Dallas is reeling from a ransomware attack just as early voting is slated to begin for a municipal general election that will determine the mayorship and council district representatives. The election, which is slated for Saturday, is unaffected by the attack, the city secretary’s office said in the statement.
“Since City of Dallas’ information and technology services detected a cyber threat Wednesday morning, employees have been hard at work to contain the issue and ensure continued service to our residents,” Dallas City Manager T.C. Broadnax said in a statement.
“While the source of the outage is still under investigation, I am optimistic that the risk is contained. For those departments affected, emergency plans prepared and practiced in advance are paying off,” Broadnax said.
The city on Thursday said it isolated the ransomware attack and is gradually recovering services.
Multiple city services are impacted. Courts remain closed, the city’s water utilities division is unable to process payments, permits cannot be issued, and the city is unable to receive applications for public works and zoning.

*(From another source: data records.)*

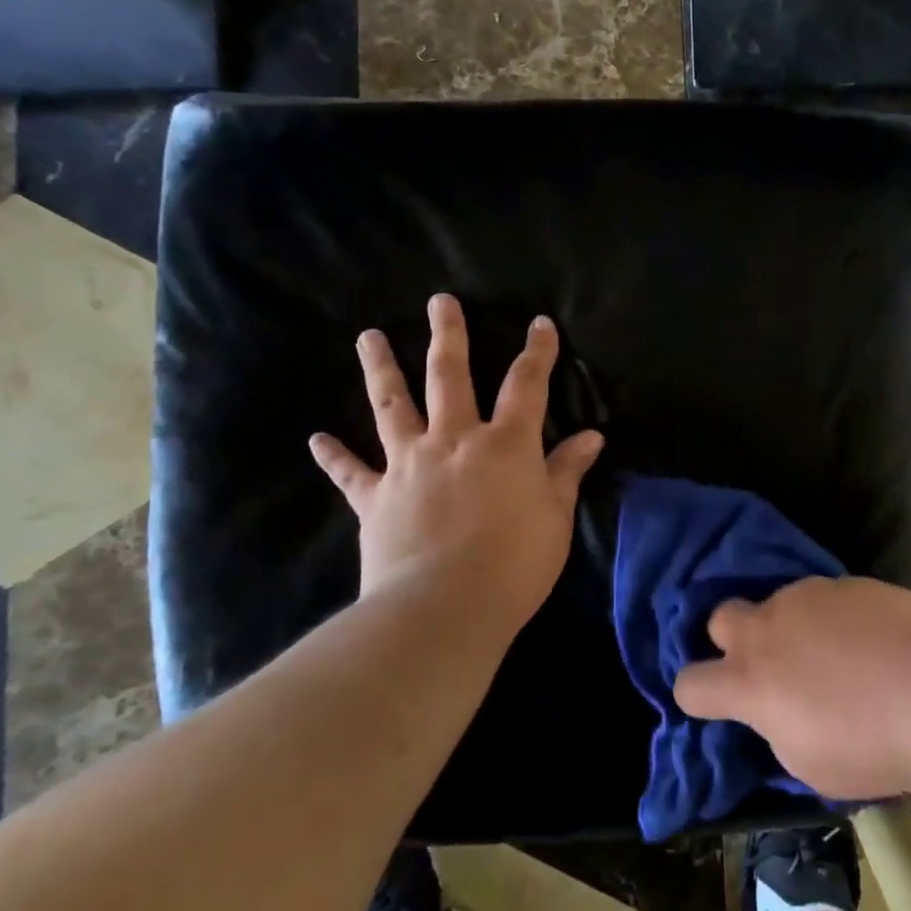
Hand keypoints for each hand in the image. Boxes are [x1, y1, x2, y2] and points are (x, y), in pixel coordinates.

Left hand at [308, 295, 603, 633]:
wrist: (444, 608)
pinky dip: (334, 456)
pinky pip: (351, 472)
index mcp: (505, 444)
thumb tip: (592, 436)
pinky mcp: (375, 497)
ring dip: (381, 369)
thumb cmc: (514, 563)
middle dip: (449, 336)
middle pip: (450, 376)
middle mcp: (454, 440)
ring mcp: (409, 464)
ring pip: (392, 405)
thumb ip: (567, 471)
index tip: (540, 324)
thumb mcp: (555, 517)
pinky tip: (318, 439)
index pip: (526, 385)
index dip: (537, 352)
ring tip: (369, 337)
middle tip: (439, 302)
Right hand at [672, 576, 910, 800]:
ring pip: (778, 602)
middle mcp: (767, 628)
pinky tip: (869, 637)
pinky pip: (824, 596)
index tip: (719, 704)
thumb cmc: (871, 746)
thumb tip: (777, 710)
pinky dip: (833, 616)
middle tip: (770, 665)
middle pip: (720, 617)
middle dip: (732, 638)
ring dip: (791, 626)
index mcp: (749, 682)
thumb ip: (777, 727)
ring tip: (835, 653)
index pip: (690, 683)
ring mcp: (805, 597)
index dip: (697, 695)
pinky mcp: (844, 581)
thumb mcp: (809, 763)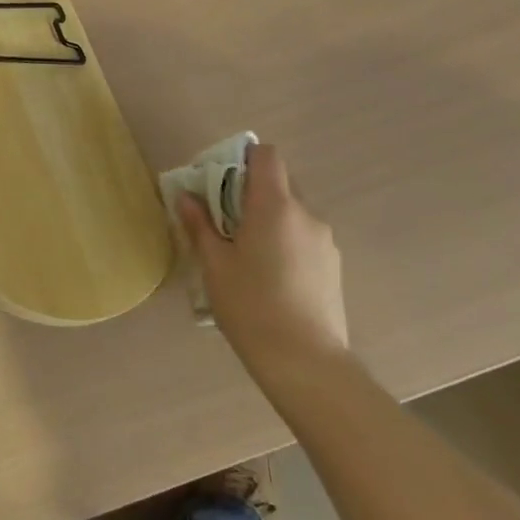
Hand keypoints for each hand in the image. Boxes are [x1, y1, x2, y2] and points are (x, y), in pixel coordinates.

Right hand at [178, 143, 348, 385]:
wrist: (306, 363)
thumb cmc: (251, 307)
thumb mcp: (214, 265)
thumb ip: (200, 225)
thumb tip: (186, 197)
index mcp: (275, 206)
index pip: (267, 156)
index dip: (243, 158)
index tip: (221, 179)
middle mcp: (305, 214)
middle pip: (279, 182)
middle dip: (251, 192)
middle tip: (224, 220)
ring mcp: (324, 241)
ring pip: (292, 212)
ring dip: (269, 219)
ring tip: (246, 254)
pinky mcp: (333, 266)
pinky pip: (303, 237)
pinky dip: (284, 241)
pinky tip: (269, 276)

Dallas Police Chief Eddie Garcia on Thursday said police operations have been significantly impacted by the outage.
The department’s computer-assisted dispatch and field based reporting systems, internal shared drives and internal applications for personnel matters have been impacted, Garcia said in a statement. These functions are being performed manually while systems remain nonoperational.
Fire and police response remain unaffected, the city said in a statement that was last updated on Thursday afternoon. Dallas continues to receive and dispatch 911 emergency calls.

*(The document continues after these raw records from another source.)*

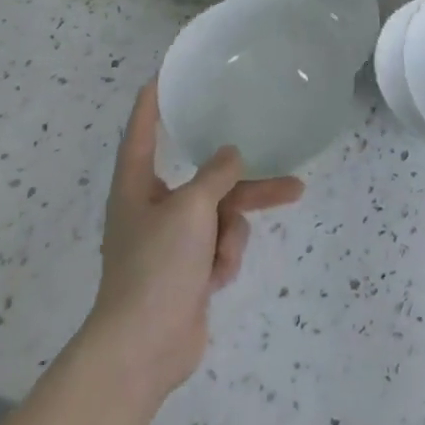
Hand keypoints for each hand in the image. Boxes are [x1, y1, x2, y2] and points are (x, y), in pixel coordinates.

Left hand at [83, 82, 303, 400]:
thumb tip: (230, 156)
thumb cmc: (156, 266)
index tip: (166, 74)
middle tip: (287, 176)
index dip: (154, 100)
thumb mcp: (191, 209)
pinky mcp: (189, 270)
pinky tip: (215, 280)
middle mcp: (153, 207)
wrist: (143, 350)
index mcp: (136, 185)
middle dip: (243, 184)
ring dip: (232, 232)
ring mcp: (172, 241)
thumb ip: (216, 175)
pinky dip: (223, 259)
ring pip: (221, 214)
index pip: (144, 130)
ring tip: (232, 254)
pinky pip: (220, 246)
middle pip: (206, 179)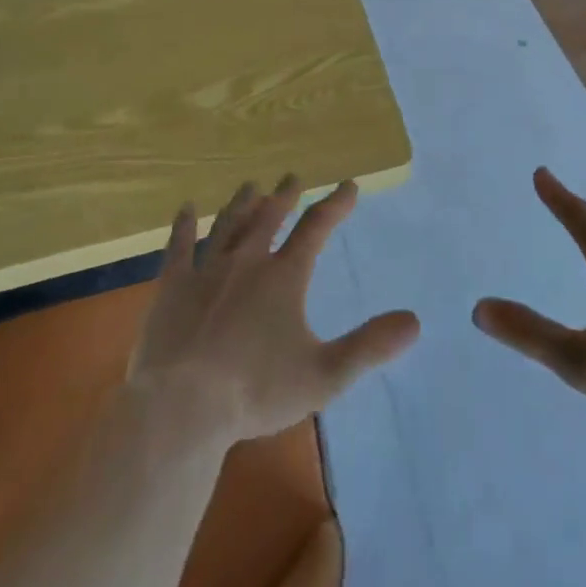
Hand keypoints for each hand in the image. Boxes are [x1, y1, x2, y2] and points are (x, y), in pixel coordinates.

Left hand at [128, 177, 419, 444]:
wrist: (181, 409)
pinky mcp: (171, 289)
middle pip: (268, 218)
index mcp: (284, 277)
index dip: (336, 204)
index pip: (316, 228)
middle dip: (284, 196)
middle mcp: (247, 262)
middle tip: (292, 177)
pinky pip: (178, 248)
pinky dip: (183, 227)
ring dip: (241, 204)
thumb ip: (369, 346)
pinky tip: (185, 209)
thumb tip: (414, 321)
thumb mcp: (324, 375)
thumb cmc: (255, 392)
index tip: (349, 185)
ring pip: (227, 226)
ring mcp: (206, 272)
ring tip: (250, 185)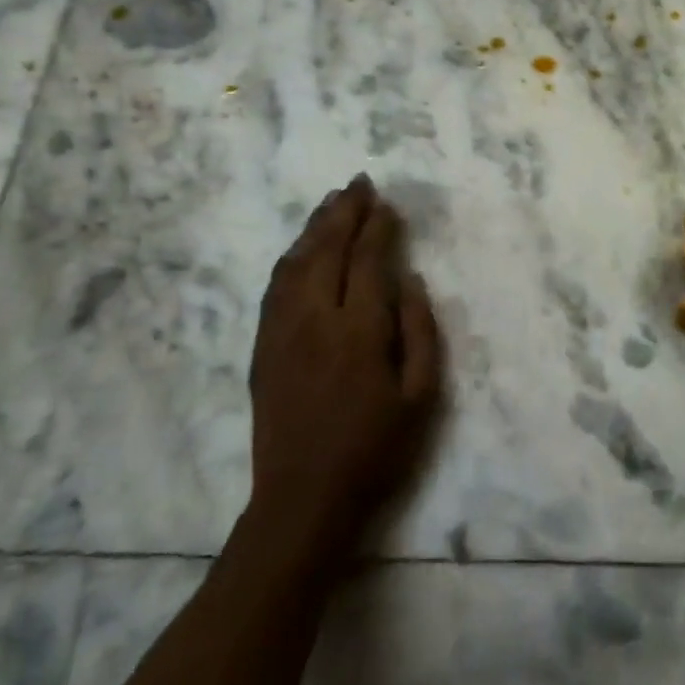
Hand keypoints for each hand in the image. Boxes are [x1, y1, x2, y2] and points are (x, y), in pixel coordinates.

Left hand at [245, 175, 443, 563]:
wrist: (303, 500)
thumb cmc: (374, 450)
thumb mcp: (422, 397)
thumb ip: (421, 331)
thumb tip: (411, 280)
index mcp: (358, 331)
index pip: (367, 261)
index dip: (378, 227)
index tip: (387, 204)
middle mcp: (314, 320)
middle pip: (327, 249)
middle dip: (344, 212)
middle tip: (359, 183)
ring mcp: (281, 332)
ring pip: (295, 262)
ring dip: (314, 227)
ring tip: (331, 202)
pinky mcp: (262, 347)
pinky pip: (275, 286)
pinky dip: (291, 256)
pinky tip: (301, 247)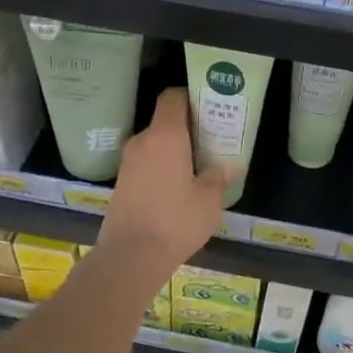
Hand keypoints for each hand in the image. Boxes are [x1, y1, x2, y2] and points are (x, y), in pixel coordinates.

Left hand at [97, 88, 229, 273]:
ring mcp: (128, 162)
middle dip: (187, 126)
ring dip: (174, 148)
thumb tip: (231, 166)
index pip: (172, 97)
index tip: (209, 107)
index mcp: (165, 136)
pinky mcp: (122, 181)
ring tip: (198, 164)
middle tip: (212, 138)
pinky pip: (146, 161)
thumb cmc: (175, 221)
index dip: (190, 96)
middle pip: (165, 120)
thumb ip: (219, 177)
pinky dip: (161, 164)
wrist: (130, 256)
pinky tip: (178, 185)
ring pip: (155, 143)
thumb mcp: (208, 201)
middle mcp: (143, 141)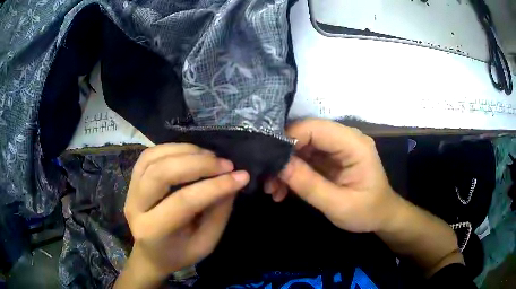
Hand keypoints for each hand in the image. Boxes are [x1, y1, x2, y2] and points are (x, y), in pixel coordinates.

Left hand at [119, 144, 248, 286]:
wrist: (150, 254)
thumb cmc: (179, 253)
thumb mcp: (205, 243)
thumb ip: (218, 214)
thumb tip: (232, 181)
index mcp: (153, 231)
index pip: (183, 202)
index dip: (214, 186)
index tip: (241, 176)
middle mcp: (135, 207)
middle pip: (161, 173)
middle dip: (198, 163)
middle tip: (225, 164)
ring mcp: (130, 190)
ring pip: (153, 158)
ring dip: (185, 151)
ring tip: (210, 156)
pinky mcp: (132, 179)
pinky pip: (149, 155)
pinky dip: (172, 148)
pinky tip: (191, 153)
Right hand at [265, 119, 400, 232]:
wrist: (381, 215)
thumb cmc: (367, 212)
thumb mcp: (338, 205)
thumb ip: (309, 185)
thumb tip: (278, 164)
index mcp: (354, 145)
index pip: (315, 128)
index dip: (288, 139)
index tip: (269, 161)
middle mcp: (345, 138)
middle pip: (305, 134)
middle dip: (283, 155)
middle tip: (267, 179)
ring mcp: (337, 147)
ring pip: (301, 146)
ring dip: (285, 166)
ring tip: (273, 189)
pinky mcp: (330, 157)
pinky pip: (305, 157)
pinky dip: (292, 172)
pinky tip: (282, 190)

Websites for the city and the Dallas Police Department, which serves a population of nearly 1.3 million people, are still offline.
Who's to blame
The city pinned responsibility for the attack on the Royal ransomware group, a prolific threat actor that was the subject of a joint advisory issued by the FBI and Cybersecurity and Infrastructure Security Agency in March.
The attack marks the second ransomware attack linked to the Royal ransomware group in the Dallas metropolitan area in as many weeks. Royal claimed responsibility for an attack against the Lake Dallas Independent School District and listed the district on its leak site April 18, according to Emsisoft Threat Analyst Brett Callow.
Dallas is the ninth-most populated city in the U.S. and may be the largest city hit by a ransomware attack to date, Callow said.
Royal has yet to list Dallas on its leak site, according to Callow. Threat actors typically use this tactic to increase leverage by imposing a deadline and making threats to leak potentially sensitive data.